Le conseil a tenu à rappeler que si le juge avait inculpé Badara Gadiaga sans ses avocats, cela risquait de compromettre la procédure, si l'on se base sur l'article 101 du code de procédure pénale, parce que ça serait une irrégularité de procédure. D'après lui toujours, cela pourrait peut-être conduire à l'annulation de la procédure. Ce qui lui fait dire que c'est un risque que le Doyen ne pouvait pas courir, surtout qu’un autre retour de parquet ne causerait aucun problème.

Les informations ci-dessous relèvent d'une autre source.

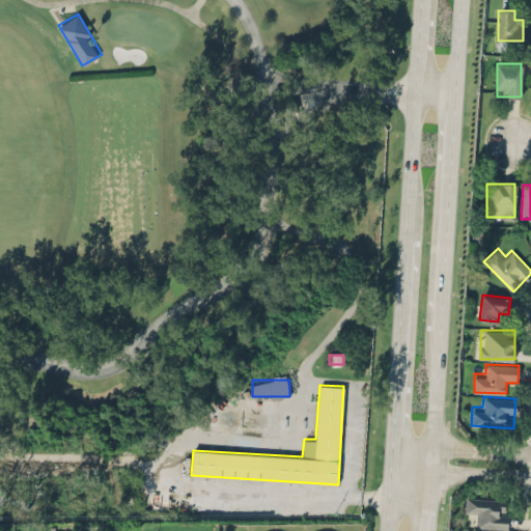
[(476,515),(475,527),(507,528),(508,499),(466,497),(466,515),(476,515)]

Par rapport aux nouvelles charges retenues contre Badara Gadiaga, le conseil a confié l'histoire du supposé financement de personnes à l'extérieur, qui aurait trait avec ses sociétés. "On a essayé de l'interroger sur ses sociétés. Mais le problème, c'est que Badara n'a pas de société. Donc, ils se sont trompés. Ils ont vu des transactions qui ont été faites à partir d'une plate-forme qu'on appelle SGIE. Ils ont pensé que l'argent a été envoyé à cette société et que cette société appartient à Badara. C'est pourquoi ils ont visé cette infraction de financement en disant qu'il se fait financer à l'extérieur pour discréditer les institutions. C'est ce qui a fait que les gens parlent de nouvelle incrimination, mais depuis l'enquête, ils avaient déjà cette information. C'est pourquoi le procureur a ajouté cette infraction. Pour avoir plus d'informations sur ça, il faudrait une délégation judiciaire". Toutefois, pour le moment, Me Baba Diop a déclaré que les incriminations retenues contre Badara Gadiaga sont l'offense à une personne exerçant des charges ou prérogatives de chef de l'Etat, diffusion de fausses nouvelles et l'infraction sur le financement extérieur. "Tout cela n'est pas officiel parce qu'il faudra attendre que le Doyen des juges l'inculpe. Mais dans le réquisitoire du procureur, c'est ça. Maintenant, on attend de voir ce que le Doyen va retenir en définitive comme charges et puis nous aussi, on verra ce qu'on va demander comme une mesure alternative au mandat de dépôt, parce qu'il a été requis", a-t-il détaillé.
Toutefois, Me Diop a fait une précision de taille en ce qui concerne le mandat de dépôt requis par le procureur ainsi que les articles qu'il a visés et qui feront que le juge d'instruction va inéluctablement le placer sous mandat de dépôt. "Le parquet a requis des articles qui lient le juge, notamment l'article 255 du code pénal et l'article 132 du code de procédure pénale. Il y a aussi l'article 80 alinéa 2, les articles 254, 255, 257 du CP, et 139 du code de procédure pénale. Mais rien que l'article 255 du code pénal et l'article 139 du code de procédure pénale vont lier le juge par rapport au mandat de dépôt. L'article 255 est relatif à la diffusion de fausses nouvelles et l'article 139 dit que lorsque vous êtes poursuivi pour ces genres d'infractions-là, le juge d'instruction est obligé de mettre sous mandat de dépôt si le parquet le demande".